Argan, Inc. (AGX) Stock Price & How to Invest

Short answer

Argan (AGX) is a profitable, debt-free holding company whose main subsidiary, Gemma Power Systems, builds natural-gas and renewable power plants under engineering, procurement and construction (EPC) contracts. It is a pure play on the power-buildout cycle, with a record backlog but a valuation that already prices in strong growth.

AGX stock price

As of 2026-07-08, Argan, Inc. (AGX) last closed at $665.46, up 222.1% over the past year. Over the past 52 weeks it has traded between $203.84 and $798.55.

AGX last close
$665.46
1 day
+0.34%
1 month
+7.34%
1 year
+222.05%
52-week range
$203.84 to $798.55
Last close
2026-07-08

Prices are daily closing prices from Yahoo Finance and may be delayed. For the live quote, check your broker or Argan, Inc.'s investor relations page. Walnut is informational, not investment advice.

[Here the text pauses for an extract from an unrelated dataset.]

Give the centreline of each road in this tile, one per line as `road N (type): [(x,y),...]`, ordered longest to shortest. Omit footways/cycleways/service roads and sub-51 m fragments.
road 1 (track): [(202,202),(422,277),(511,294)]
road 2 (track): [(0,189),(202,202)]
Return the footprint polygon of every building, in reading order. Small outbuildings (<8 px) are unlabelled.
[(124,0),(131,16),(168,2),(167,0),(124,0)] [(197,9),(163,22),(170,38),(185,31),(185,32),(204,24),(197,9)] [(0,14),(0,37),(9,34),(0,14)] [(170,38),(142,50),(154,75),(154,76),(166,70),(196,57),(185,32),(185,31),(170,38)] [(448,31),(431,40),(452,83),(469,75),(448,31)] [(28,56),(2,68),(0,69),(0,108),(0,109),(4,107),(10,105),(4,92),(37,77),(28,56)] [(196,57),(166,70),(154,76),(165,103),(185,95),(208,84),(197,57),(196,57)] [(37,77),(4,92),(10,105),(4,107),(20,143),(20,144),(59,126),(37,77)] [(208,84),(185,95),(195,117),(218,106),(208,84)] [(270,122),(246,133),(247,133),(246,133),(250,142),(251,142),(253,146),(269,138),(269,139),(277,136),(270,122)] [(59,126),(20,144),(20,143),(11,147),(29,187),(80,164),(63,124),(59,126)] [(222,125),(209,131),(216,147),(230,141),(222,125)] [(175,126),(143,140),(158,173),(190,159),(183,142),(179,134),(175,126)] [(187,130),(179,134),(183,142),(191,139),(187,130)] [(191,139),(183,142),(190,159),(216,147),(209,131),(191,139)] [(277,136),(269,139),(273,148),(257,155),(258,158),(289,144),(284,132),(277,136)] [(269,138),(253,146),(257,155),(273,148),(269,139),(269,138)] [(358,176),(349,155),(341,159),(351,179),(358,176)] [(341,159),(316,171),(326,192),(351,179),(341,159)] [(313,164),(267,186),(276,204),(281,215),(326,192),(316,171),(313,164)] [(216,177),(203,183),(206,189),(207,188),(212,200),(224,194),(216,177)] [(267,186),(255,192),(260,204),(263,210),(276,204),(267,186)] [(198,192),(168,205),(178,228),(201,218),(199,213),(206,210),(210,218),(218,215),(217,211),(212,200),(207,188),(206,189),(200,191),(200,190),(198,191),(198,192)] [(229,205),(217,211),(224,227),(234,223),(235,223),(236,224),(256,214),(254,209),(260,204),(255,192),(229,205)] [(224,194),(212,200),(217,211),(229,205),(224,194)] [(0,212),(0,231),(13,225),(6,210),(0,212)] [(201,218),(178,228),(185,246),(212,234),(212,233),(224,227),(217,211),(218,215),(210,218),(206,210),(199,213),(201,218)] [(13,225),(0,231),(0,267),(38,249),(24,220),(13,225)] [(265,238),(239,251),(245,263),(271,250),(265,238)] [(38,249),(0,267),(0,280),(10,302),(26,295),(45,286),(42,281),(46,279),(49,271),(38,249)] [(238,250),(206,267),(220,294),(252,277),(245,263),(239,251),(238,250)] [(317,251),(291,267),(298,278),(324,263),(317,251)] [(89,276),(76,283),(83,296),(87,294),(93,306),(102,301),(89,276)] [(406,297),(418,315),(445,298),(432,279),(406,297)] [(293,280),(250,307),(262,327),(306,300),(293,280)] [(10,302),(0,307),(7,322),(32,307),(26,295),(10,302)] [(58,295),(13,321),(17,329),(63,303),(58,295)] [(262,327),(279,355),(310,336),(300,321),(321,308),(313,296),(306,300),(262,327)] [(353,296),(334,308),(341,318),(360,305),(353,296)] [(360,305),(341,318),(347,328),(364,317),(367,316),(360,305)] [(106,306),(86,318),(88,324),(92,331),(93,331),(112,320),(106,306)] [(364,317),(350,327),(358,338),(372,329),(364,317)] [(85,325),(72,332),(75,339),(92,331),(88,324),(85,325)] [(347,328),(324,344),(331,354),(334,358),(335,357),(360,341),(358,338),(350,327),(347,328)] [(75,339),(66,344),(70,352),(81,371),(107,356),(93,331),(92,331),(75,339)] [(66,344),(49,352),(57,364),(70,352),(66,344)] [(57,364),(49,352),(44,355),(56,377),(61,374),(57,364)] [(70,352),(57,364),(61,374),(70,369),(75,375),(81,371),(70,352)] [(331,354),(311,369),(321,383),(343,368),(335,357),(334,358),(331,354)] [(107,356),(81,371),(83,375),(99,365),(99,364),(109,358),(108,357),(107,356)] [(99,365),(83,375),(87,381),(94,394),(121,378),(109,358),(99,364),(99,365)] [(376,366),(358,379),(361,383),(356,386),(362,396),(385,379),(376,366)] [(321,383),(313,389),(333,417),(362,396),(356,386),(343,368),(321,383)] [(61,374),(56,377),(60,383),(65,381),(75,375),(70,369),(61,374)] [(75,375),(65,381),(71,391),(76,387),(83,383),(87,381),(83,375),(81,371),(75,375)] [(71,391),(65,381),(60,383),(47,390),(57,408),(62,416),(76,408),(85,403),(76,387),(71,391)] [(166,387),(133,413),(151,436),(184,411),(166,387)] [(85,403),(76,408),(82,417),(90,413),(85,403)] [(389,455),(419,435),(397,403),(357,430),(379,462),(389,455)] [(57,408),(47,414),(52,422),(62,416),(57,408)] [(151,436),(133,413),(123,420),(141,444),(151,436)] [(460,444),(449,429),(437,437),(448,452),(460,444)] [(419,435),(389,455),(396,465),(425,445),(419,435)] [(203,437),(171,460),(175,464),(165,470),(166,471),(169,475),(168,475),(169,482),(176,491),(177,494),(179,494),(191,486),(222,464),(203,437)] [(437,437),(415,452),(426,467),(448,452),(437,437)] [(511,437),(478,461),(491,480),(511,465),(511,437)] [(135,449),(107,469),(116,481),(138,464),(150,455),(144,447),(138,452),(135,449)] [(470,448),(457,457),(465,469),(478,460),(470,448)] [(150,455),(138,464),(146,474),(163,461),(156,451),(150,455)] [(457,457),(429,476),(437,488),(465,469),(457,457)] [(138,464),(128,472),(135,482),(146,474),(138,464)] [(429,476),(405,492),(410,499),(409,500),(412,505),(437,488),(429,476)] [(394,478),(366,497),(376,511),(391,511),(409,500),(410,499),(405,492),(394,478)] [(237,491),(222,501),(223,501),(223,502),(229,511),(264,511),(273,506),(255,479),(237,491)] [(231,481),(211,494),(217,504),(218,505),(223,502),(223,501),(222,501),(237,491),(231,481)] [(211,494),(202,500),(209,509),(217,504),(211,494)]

What does Argan, Inc. (AGX) do?

Argan, Inc. is an Arlington, Virginia holding company that provides construction and related services to the power industry, mainly through its Gemma Power Systems (GPS) subsidiary and its Ireland-based Atlantic Projects Company (APC). Gemma has installed roughly 20 GW of capacity across combined-cycle and simple-cycle natural-gas plants, biomass, solar and wind, and is one of a shrinking group of EPC firms with the balance sheet and risk appetite for large, complex power projects. Argan also runs a smaller industrial-services unit (The Roberts Company) and a telecom-infrastructure unit (SMC), but power EPC is the engine.

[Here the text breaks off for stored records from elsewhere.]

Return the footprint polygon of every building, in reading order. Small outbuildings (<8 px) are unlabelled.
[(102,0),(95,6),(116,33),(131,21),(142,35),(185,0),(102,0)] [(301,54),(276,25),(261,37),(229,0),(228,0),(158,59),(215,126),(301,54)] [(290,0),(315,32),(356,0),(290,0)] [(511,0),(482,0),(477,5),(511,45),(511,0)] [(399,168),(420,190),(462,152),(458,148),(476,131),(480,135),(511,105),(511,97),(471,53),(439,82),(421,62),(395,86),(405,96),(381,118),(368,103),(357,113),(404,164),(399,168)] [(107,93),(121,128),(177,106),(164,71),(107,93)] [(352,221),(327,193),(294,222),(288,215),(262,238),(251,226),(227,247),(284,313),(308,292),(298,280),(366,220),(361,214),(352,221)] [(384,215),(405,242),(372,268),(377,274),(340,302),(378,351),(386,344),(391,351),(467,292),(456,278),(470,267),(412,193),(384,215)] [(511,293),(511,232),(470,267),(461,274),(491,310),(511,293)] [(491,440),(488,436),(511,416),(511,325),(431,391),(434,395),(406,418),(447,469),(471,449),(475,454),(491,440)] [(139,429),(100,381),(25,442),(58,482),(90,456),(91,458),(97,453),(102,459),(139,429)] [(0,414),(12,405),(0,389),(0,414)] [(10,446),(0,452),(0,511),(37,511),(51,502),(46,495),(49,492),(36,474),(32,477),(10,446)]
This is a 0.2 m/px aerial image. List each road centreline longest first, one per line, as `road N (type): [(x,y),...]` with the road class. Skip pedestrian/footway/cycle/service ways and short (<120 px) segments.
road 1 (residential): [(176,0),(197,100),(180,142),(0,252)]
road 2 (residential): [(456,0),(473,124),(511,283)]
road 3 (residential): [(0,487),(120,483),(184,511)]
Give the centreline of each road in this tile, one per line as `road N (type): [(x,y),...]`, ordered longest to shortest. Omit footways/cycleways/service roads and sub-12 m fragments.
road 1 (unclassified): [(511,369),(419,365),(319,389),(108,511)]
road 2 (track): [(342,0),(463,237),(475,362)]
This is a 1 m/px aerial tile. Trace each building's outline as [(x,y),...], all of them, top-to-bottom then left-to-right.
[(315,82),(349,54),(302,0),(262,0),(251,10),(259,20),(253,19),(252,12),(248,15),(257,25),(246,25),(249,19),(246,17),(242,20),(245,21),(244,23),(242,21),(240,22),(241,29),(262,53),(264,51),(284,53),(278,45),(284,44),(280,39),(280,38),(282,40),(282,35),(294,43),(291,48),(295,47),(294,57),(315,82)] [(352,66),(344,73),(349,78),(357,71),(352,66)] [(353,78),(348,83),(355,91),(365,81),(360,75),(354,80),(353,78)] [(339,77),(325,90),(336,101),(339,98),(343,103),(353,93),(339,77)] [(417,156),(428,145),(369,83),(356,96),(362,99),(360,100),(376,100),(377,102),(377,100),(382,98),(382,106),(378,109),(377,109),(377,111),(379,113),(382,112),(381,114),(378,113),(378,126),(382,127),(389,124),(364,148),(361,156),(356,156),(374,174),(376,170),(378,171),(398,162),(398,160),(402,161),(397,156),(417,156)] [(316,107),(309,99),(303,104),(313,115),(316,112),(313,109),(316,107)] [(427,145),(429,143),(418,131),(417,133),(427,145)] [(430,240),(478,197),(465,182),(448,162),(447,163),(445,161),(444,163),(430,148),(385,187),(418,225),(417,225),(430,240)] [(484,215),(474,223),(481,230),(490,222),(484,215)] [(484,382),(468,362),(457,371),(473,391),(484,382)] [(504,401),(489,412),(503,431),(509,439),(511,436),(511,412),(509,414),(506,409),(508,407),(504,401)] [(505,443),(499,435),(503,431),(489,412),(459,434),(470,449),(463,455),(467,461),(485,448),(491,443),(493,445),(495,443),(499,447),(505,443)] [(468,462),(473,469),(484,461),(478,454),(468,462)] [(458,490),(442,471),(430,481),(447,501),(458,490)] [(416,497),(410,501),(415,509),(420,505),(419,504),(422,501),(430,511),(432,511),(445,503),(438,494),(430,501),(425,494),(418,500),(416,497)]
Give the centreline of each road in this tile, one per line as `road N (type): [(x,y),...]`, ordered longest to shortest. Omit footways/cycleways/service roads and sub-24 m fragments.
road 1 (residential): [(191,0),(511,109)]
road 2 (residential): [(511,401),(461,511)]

The investment picture centers on the surge in US electricity demand from data centers, electrification and reshoring, which has revived orders for gas-fired baseload plants that Gemma specializes in. Argan reported record fiscal 2026 revenue of ~$944.6 million (fiscal year ended January 2026) with expanding margins, then followed with a ~50% revenue jump in the first quarter of fiscal 2027, all funded by nearly $1 billion of cash and investments and zero debt. The counterweight is valuation: after a large run, the stock trades at a premium earnings multiple, so the setup rewards continued backlog conversion and new awards while punishing any project cost overrun, cancellation or cyclical pause.

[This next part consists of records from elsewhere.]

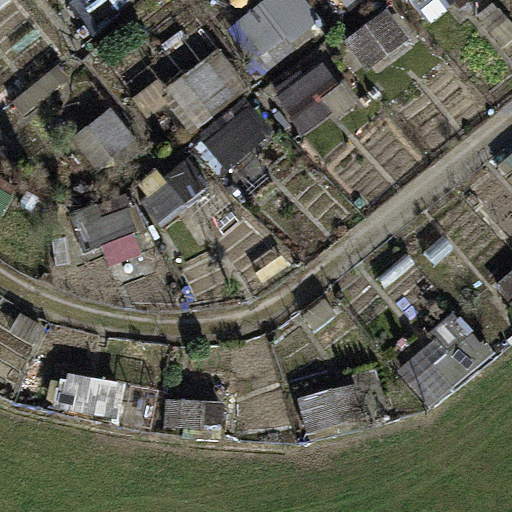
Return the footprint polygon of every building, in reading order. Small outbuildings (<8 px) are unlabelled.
[(113,0),(120,10),(134,0),(113,0)] [(312,0),(270,0),(237,26),(273,72),(332,25),(312,0)] [(367,0),(346,0),(356,10),(367,0)] [(380,72),(415,40),(389,11),(353,43),(380,72)] [(167,97),(197,134),(255,89),(225,52),(167,97)] [(304,132),(358,107),(336,61),(282,85),(304,132)] [(230,178),(282,131),(249,95),(198,143),(230,178)] [(85,135),(114,172),(147,146),(118,110),(85,135)] [(146,195),(166,226),(217,192),(197,161),(146,195)] [(0,180),(0,214),(4,217),(20,194),(0,180)]
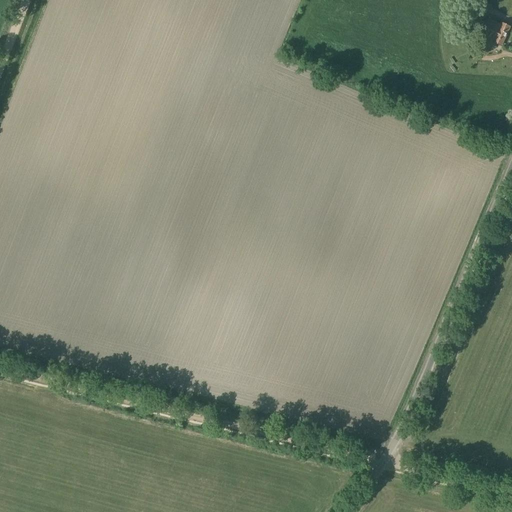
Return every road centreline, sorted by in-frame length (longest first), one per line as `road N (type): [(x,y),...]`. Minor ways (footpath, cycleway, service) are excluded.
road 1 (track): [(511,494),(0,368)]
road 2 (unclassified): [(345,511),(391,449),(511,169)]
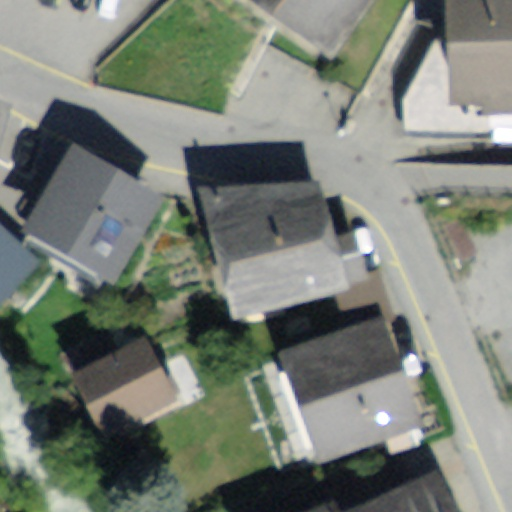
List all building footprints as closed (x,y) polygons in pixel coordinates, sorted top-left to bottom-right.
[(215,0),(323,75),(375,0),(215,0)] [(511,0),(452,0),(453,16),(432,65),(433,124),(511,122),(511,0)] [(161,203),(69,149),(20,230),(112,284),(161,203)] [(312,197),(195,236),(226,329),(343,291),(312,197)] [(0,278),(26,254),(0,225),(0,278)] [(380,316),(272,357),(315,470),(423,429),(380,316)] [(142,336),(65,374),(99,444),(176,406),(142,336)] [(450,511),(433,475),(351,511),(450,511)]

What's driving Argan, Inc. (AGX)?

1. US power-demand supercycle

Data-center, electrification and reshoring load growth has flipped US electricity demand from flat to rising, reviving orders for the natural-gas combined-cycle plants Gemma builds. Recent awards include a 1,350 MW CPV Basin Ranch center in Texas, and management has pointed to a robust pipeline of gas and renewable opportunities.

2. Record backlog and margin expansion

Project backlog stood at roughly $2.8 billion as of April 2026, up sharply year over year, giving multi-year revenue visibility. Gross margins have widened into the ~20-21% range, high for EPC work, reflecting favorable contract mix and disciplined project execution.

3. Fortress balance sheet

Argan ended the first quarter of fiscal 2027 with roughly $973.6 million of cash and investments and no debt. That liquidity lets it bond large contracts, absorb project risk, pay a growing dividend and buy back stock without relying on capital markets.

4. Consolidated, high-barrier competitive field

Industry shakeouts (with firms like Skanska exiting US power EPC after losses) have thinned the field of contractors willing and able to take on complex fixed-price power projects. That scarcity supports Gemma's pricing power and win rate on the projects it pursues.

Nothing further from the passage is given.